Read through the lines below and copy the ones holding the string "AuthoringTagHelpers".
---- Entries supplied
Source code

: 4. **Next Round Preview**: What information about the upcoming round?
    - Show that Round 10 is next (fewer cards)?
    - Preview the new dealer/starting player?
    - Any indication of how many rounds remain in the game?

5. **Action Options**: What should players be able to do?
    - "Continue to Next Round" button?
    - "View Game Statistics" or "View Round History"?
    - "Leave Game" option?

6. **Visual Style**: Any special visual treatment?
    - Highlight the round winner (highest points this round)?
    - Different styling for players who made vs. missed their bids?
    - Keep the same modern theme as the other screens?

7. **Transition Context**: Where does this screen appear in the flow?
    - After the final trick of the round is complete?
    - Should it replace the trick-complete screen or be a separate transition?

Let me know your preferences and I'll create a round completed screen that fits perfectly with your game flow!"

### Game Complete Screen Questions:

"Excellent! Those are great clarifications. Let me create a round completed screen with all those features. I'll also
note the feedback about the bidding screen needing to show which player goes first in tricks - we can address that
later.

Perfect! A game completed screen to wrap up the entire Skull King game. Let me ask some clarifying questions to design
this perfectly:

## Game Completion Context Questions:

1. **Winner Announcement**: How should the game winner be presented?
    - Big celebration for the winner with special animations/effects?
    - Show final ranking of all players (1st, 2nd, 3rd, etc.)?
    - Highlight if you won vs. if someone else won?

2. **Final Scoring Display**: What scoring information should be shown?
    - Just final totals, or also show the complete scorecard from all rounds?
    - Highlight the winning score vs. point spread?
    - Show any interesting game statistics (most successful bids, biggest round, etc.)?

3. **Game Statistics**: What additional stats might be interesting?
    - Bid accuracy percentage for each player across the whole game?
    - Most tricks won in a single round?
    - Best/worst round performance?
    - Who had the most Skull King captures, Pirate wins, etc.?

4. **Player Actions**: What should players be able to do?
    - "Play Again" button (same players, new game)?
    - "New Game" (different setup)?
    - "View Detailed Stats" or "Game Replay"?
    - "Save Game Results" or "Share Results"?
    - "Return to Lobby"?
--------
---- Entries supplied
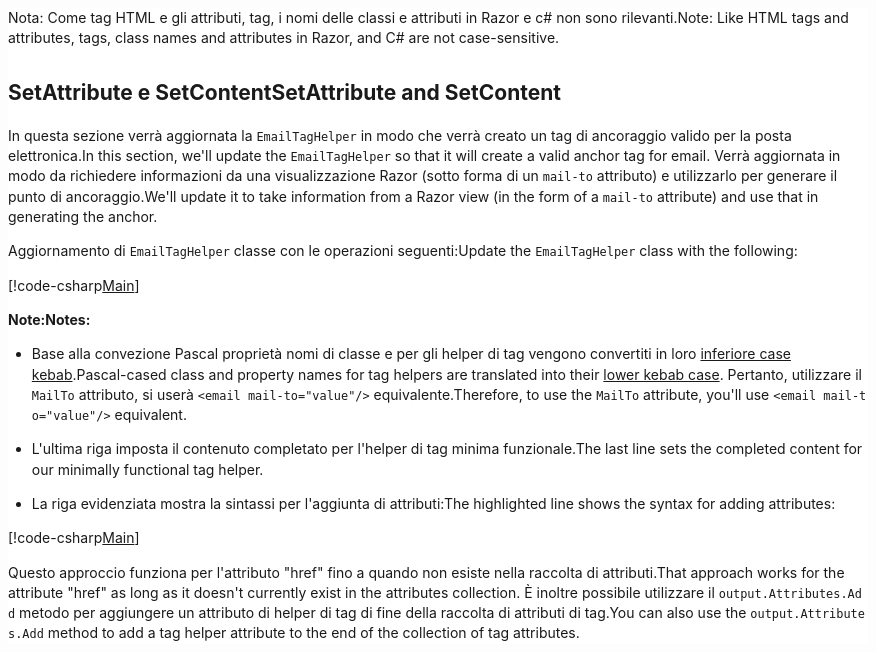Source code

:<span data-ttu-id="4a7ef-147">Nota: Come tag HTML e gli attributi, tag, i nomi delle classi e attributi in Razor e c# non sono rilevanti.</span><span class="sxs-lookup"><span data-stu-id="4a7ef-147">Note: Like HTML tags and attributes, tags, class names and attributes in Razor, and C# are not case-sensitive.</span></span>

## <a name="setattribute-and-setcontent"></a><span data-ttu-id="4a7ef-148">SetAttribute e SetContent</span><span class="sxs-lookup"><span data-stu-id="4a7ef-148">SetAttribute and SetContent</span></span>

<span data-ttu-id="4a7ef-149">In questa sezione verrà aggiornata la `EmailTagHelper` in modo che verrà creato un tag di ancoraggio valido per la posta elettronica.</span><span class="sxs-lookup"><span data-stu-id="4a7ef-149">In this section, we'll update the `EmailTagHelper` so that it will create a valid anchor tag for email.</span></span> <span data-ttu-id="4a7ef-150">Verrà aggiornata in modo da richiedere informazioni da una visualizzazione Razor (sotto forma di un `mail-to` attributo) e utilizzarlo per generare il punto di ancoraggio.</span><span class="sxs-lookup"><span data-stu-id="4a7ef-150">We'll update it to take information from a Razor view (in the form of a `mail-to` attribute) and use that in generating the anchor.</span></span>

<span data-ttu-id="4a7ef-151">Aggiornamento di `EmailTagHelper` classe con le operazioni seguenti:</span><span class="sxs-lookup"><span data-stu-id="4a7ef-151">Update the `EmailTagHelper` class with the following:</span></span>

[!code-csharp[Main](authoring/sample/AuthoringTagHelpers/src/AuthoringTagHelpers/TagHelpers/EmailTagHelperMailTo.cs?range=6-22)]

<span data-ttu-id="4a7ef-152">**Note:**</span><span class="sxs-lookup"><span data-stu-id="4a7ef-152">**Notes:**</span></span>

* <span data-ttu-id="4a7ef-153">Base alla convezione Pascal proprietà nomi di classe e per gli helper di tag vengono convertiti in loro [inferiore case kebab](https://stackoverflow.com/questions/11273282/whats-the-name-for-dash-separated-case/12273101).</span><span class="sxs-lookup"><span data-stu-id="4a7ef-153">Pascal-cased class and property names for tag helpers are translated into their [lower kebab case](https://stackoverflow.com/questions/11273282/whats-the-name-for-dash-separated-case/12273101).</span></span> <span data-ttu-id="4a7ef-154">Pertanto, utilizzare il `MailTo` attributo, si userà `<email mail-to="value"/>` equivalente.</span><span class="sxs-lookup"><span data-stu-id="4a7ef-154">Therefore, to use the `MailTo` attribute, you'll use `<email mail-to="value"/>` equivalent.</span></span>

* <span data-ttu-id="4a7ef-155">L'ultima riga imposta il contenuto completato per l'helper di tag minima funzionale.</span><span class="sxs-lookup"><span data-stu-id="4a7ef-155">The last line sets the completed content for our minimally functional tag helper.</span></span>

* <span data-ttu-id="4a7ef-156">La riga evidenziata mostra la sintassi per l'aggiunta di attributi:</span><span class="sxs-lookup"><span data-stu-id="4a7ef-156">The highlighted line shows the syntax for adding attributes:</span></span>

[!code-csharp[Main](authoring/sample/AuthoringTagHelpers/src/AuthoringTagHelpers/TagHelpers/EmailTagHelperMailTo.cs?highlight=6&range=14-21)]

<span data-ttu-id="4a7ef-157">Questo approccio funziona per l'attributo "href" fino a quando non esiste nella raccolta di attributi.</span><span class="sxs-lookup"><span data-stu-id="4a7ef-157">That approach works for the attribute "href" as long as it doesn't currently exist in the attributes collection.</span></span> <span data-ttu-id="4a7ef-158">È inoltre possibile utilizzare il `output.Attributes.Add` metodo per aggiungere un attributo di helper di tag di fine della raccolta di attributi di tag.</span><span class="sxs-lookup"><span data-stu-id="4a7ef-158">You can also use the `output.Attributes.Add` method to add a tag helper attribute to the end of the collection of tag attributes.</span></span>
--------
- Expected answer
[!code-csharp[Main](authoring/sample/AuthoringTagHelpers/src/AuthoringTagHelpers/TagHelpers/EmailTagHelperMailTo.cs?range=6-22)]
[!code-csharp[Main](authoring/sample/AuthoringTagHelpers/src/AuthoringTagHelpers/TagHelpers/EmailTagHelperMailTo.cs?highlight=6&range=14-21)]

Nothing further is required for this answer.